Just a little bit of context. First off 2013 may have been an outlier. Tax increases, particularly increases in capital gains taxes, pushed some income recognition into 2012 with the expected gusher of tax receipts this year. We experienced a similar blip in 1987 as the tax reform bills of 1986 eliminated tax shelters and folks cashed out to beat the new levies. You can see the surge on this graph from FRED.
Second, deficits equaling “… just 4 percent of gross domestic product…” aren’t anything to crow about or be comfortable with. Once again from FRED an historical look at deficits.

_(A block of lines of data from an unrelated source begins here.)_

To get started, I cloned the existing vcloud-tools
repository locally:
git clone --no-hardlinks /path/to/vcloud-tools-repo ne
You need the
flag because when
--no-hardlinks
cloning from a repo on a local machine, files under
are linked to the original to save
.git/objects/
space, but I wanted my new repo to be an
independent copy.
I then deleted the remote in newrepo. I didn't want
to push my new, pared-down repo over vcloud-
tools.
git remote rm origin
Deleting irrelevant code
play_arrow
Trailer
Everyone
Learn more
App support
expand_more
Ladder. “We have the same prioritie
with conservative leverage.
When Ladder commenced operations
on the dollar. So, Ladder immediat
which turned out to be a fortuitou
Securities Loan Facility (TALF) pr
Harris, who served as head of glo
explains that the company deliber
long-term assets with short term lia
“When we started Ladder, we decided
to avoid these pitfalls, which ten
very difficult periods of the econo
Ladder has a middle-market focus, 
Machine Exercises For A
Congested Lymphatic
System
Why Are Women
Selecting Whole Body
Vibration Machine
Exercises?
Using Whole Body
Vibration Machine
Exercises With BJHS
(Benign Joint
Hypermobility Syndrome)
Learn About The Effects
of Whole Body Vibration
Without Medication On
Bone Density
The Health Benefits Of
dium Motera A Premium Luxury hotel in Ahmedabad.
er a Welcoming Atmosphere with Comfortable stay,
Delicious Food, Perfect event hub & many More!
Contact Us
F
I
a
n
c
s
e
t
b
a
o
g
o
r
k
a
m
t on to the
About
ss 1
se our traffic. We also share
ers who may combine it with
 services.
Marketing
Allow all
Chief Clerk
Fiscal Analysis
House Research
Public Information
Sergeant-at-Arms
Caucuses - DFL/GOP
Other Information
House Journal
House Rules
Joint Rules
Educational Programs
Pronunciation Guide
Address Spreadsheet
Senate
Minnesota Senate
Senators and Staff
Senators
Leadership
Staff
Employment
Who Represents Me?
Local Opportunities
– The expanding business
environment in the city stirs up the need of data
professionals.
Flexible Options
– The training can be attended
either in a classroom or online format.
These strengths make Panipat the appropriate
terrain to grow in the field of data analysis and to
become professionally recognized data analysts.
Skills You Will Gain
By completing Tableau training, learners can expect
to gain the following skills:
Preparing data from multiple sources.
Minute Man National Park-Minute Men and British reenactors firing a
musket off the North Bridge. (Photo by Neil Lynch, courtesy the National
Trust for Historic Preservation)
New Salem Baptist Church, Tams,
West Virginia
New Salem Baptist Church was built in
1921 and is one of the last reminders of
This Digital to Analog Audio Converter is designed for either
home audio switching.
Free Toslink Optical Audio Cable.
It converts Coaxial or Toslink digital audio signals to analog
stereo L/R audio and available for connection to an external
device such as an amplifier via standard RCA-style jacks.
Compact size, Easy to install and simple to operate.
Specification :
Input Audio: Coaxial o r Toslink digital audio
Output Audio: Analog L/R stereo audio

We are still well outside the historical norm and operating at a rate which isn’t to the best of my knowledge considered prudent. Keep in mind a couple other points. The 4% number is a projection it isn’t real yet, interest expense is historically understated given the Feds policies and the sequester shaved off some of the deficit but its effects will start to wane.
There’s been a lot of progress with respect to the Federal deficit, but we are still in fairly dangerous territory and we don’t know yet the true extent of improvement nor how sustainable it will prove to be. Using spurious comparisons of metrics during the recession to now paints a falsely rosy picture and is not a logical argument for opening the government spigots once more.